Throughout this paper I have reviewed and analyzed several different approaches attempting
to automatically extract building boundaries from high resolution images. I believe there are
some very promising results from individual approaches such as those illustrated in (3), (4), and
(6). I also believe that a combination of several approaches could lead to a more fully
automated system, all but eliminating the need for any human interaction. In closing, after
performing this research I have a greater understanding on the subject object detection and in
a grander scope, computer vision as a whole.

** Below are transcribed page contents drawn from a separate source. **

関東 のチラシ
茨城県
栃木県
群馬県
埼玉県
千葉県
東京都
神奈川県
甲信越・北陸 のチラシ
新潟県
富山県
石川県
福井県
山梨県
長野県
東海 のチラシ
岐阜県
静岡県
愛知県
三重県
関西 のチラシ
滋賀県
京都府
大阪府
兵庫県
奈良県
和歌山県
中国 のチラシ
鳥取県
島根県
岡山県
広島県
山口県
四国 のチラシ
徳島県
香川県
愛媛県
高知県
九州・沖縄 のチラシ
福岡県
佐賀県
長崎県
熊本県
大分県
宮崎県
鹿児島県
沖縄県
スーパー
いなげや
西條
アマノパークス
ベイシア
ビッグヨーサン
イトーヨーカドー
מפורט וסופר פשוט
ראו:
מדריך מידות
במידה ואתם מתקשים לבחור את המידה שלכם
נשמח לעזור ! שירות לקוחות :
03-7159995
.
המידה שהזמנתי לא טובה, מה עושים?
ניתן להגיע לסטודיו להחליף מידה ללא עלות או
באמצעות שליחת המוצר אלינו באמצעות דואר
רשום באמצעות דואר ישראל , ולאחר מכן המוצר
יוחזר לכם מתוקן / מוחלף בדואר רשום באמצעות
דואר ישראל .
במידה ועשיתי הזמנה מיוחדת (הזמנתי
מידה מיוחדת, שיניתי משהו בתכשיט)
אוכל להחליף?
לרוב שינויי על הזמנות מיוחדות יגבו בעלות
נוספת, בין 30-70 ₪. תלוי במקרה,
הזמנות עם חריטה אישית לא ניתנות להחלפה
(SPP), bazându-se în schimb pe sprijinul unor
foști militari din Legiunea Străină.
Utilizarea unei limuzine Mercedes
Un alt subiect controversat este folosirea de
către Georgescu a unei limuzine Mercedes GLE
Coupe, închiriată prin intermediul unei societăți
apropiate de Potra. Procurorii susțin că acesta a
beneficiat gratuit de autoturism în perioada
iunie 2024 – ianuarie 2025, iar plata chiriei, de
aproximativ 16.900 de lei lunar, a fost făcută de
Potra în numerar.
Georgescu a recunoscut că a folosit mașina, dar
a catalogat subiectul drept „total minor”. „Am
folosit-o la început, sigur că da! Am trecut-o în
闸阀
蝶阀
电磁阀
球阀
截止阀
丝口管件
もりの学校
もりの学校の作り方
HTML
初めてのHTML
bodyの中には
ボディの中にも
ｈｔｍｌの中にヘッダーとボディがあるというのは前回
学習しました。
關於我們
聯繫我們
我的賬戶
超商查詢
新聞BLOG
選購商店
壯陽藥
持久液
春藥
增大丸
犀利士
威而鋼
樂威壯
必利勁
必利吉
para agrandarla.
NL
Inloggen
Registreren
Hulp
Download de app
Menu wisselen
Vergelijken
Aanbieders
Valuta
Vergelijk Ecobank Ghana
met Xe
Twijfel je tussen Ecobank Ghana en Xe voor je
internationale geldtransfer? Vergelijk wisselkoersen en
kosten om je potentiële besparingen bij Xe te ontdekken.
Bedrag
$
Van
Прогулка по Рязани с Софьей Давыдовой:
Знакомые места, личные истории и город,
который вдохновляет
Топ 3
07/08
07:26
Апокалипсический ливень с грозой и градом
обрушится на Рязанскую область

Bibliography 1. Computer aided generation of stylized maps. Adabala, Neeharika, Varma, Manik and Kentaro,
Toyama. s.l. : Microsoft Research India, 2007.
2. Urban Feature Characterization using High Resoultion Satellite imagery: Texture Analysis Approach.
Jeon, So Hee, Kwon, Byung-Doo and Lee, Kiwon. 2007.
3. Automated Building Extraction from High-Resoultion Satellite Imagery Using Spectral and Structural
Information Based of Artificial Neural Networks. Lari, Zahra and Ebadi, Hamid. 2008.
4. Automatic Building Extraction from High Resoultion Aerial Images Using Active Contour Model.
Ahmady, Salman, et al., et al. 2008.
5. Building Detection Using Local Gabor Features in Very High Resotution Satellite Images. Sirmacek,
Beril and Unsalan, Cem. 2009.
6. Automatic Model-Based Building Detection from single Panchromatic High Resolution Images.
Karantzalos, Konstantions and Nikos, Paragios. 2008.